As part of the erratic turning of life’s great hamster wheel, Preston’s transfer for the uncontested vacancy had been held-up indefinitely. Preston’s sinecure was to be so senior that the powers-that-be balked at just giving him the job. Preston would need to assure everybody of his psychological stability and raw potential through a gruelling external assessment. Clearly this assessment had only become mandatory after the appointment of the powers-that-be, by which time the need for improved quality control must have been painfully obvious. It being Christmas, and then New Year, the scheduling of the assessment kept being postponed because of leave-taking by the people needed to sit around drinking coffee in a room adjacent to the room where Preston would fill out his exam paper. The shortfall of coffee-drinking overseers in the vicinity had even necessitated the procurement of an overseas firm to perform Preston’s assessment. Preston wondered if they were secretly hoping he would be jet-lagged on arrival, and hence perform no better than the typical example of the powers-that-be, thus achieving a kind of reverse normalization that would help to avoid any real spur to change. Uninspired by his copying and pasting from email to email, and from spreadsheet to spreadsheet, Preston took the time to research providers of psychological profiling in nearby nations, and also to muse possible travel arrangements.

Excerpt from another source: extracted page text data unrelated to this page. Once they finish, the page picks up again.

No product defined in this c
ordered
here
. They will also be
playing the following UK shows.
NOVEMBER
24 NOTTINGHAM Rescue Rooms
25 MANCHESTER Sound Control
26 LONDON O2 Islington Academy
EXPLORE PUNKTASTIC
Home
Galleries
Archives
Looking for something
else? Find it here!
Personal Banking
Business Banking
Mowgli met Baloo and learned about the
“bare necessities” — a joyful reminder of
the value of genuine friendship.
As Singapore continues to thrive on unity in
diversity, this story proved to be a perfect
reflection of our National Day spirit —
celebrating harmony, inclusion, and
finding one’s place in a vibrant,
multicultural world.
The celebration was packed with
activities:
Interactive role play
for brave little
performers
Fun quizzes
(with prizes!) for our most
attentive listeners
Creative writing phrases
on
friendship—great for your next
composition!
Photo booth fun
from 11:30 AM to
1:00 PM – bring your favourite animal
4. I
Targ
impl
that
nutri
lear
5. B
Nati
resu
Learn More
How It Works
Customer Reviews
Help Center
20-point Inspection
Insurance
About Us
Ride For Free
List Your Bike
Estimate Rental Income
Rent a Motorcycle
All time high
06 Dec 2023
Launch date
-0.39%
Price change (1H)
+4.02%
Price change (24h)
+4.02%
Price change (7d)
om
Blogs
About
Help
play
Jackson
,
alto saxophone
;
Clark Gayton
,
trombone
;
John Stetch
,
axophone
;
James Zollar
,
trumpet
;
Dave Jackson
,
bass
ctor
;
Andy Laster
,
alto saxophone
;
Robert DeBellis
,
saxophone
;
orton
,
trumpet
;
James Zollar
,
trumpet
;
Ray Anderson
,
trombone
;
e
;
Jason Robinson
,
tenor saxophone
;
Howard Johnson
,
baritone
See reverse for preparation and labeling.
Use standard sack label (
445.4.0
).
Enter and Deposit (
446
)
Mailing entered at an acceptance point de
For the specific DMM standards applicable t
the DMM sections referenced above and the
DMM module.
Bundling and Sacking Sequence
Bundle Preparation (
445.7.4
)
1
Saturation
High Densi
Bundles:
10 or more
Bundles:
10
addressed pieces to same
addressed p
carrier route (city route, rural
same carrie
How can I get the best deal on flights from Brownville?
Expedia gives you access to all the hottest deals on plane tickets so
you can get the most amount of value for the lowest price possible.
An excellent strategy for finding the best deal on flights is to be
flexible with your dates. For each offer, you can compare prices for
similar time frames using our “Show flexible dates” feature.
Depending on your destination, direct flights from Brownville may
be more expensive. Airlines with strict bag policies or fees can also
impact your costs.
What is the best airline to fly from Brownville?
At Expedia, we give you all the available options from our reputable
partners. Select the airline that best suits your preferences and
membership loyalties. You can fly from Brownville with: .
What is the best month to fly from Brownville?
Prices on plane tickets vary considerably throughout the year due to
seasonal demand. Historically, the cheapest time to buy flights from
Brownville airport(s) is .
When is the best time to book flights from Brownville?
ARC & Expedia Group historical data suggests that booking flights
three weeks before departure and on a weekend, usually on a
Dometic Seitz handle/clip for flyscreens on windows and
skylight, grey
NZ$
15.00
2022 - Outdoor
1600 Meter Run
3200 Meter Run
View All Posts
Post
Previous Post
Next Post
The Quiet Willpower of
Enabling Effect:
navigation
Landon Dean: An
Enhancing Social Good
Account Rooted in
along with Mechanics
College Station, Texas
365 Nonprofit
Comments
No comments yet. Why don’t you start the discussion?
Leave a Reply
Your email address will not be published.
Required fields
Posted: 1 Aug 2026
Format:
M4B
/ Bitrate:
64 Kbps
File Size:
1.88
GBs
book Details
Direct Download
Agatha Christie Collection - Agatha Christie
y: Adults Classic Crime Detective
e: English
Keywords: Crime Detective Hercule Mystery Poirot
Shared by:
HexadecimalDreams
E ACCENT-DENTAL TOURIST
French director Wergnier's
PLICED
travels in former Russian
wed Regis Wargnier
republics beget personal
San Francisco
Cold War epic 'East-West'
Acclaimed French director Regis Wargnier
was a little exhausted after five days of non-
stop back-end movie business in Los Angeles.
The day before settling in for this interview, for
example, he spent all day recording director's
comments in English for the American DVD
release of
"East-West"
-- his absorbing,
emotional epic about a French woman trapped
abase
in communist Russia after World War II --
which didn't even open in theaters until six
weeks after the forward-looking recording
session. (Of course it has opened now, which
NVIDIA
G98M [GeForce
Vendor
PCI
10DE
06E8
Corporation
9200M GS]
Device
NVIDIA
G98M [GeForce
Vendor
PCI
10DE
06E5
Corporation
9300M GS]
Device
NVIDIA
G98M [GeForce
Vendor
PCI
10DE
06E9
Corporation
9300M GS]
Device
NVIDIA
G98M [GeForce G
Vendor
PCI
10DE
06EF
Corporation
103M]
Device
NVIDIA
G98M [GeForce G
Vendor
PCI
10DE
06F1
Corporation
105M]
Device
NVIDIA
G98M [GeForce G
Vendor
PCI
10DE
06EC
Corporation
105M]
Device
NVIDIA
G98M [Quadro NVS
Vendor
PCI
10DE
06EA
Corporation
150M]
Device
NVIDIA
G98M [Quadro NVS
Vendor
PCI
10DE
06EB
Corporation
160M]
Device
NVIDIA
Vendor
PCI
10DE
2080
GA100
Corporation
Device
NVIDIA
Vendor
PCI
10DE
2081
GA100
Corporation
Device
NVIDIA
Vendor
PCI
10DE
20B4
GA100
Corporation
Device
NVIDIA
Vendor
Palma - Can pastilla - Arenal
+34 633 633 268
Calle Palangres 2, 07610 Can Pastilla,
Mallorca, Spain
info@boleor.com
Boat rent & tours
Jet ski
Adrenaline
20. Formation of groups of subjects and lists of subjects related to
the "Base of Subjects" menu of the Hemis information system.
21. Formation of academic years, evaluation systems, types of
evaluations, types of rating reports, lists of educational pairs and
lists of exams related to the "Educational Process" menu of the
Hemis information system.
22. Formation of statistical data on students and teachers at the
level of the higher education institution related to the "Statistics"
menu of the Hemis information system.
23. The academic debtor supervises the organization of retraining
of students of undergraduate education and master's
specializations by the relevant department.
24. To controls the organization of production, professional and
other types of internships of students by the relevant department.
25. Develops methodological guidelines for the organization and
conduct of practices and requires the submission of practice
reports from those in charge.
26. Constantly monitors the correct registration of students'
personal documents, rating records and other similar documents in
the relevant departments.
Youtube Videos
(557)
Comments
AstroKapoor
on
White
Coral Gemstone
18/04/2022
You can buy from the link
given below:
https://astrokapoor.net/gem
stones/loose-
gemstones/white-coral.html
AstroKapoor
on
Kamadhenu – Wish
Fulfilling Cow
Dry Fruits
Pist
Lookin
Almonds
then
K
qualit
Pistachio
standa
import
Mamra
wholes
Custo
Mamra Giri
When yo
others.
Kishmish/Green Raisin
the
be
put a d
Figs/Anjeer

He calculated the cost of the appraisal exercise would be roughly equal to the system the business could not afford, but which, if they could afford it, would have automated all those near-identical emails and spreadsheets. Preston’s diseased mind metaphorically flipped over in its sleep, murmuring something about how testing Preston was an economically prudent investment for a business that had been unable to find any alternatives for this particular vacancy. After all, if Preston was not up to the task, then clearly nobody else should even attempt it.

Time must be going very slowly indeed, thought Preston. For all the chaos, everything really important was predictable; so would be his choice of lunchtime sandwich.